A GiveAsia campaign was launched two weeks ago to fund the project. The team hit their target of $10,000 in under 24 hours and has since raised it to $15,000 - to print 2,000 copies. As of Monday (March 13), almost $18,000 had been raised.

The guidebook will be distributed to LGBT organisations and be made available for free online.

This fills a "much needed resource gap" for social workers, said Mr Leow Yangfa, executive director of LGBT counselling group Oogachaga.

Ms Indulekshmi said any lawyer can look at laws and regulations to answer various issues, but there were areas without publicly available policies.

"For example, we could not find any publicly available guidance on what is required to change one's gender legally," she said.

"This is one of the many examples of the type of legal ambiguities that LGBT people in Singapore face.
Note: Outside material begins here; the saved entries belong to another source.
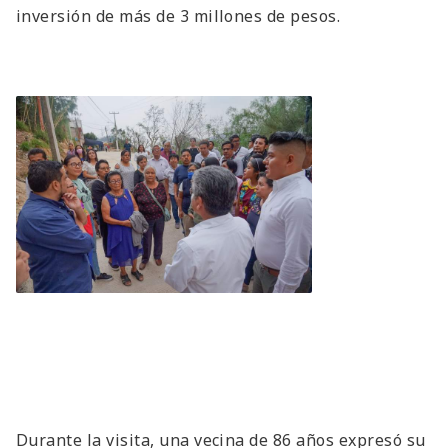
inversión de más de 3 millones de pesos.
Durante la visita, una vecina de 86 años expresó su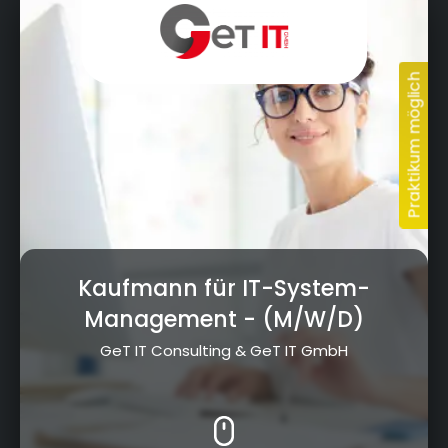
Kaufmann für IT-System-
Management
- (M/W/D)
GeT IT Consulting & GeT IT GmbH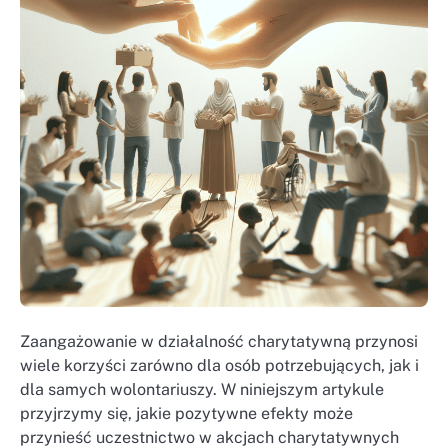
Zaangażowanie w działalność charytatywną przynosi
wiele korzyści zarówno dla osób potrzebujących, jak i
dla samych wolontariuszy. W niniejszym artykule
przyjrzymy się, jakie pozytywne efekty może
przynieść uczestnictwo w akcjach charytatywnych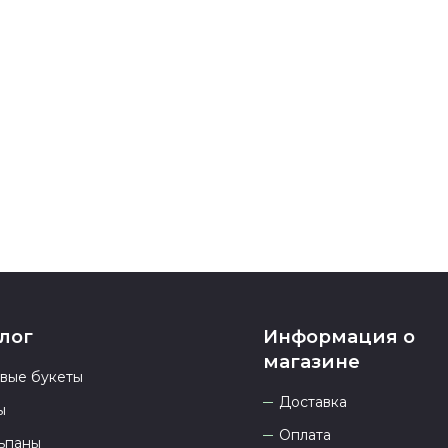
карта, ЮMoney
После заверш
подтверждени
Если у вас ос
номеру телеф
937 333-66-53
.
23.00 и всегд
лог
Информация о
магазине
овые букеты
Доставка
ы
Оплата
ьпаны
It is a type of ambiguity that is often hidden or rarely discussed."

She has been working on the book since November 2015, together with a team of 18 volunteers.

They include lawyers, law students, academics working on the content, and those who do the editing, marketing and design work.

Lawyer Deryne Sim, 32, volunteered because she felt it was "much needed". She spent more than 30 hours working on chapters dealing with wills and lasting power of attorney.

PhD student Ching S. Sia, who donated $100 to the campaign, said she was glad to see a guide like that.

"It is hard to navigate being in an LGBT relationship here and I'm looking forward to the sections on children and assets," said the 33-year-old.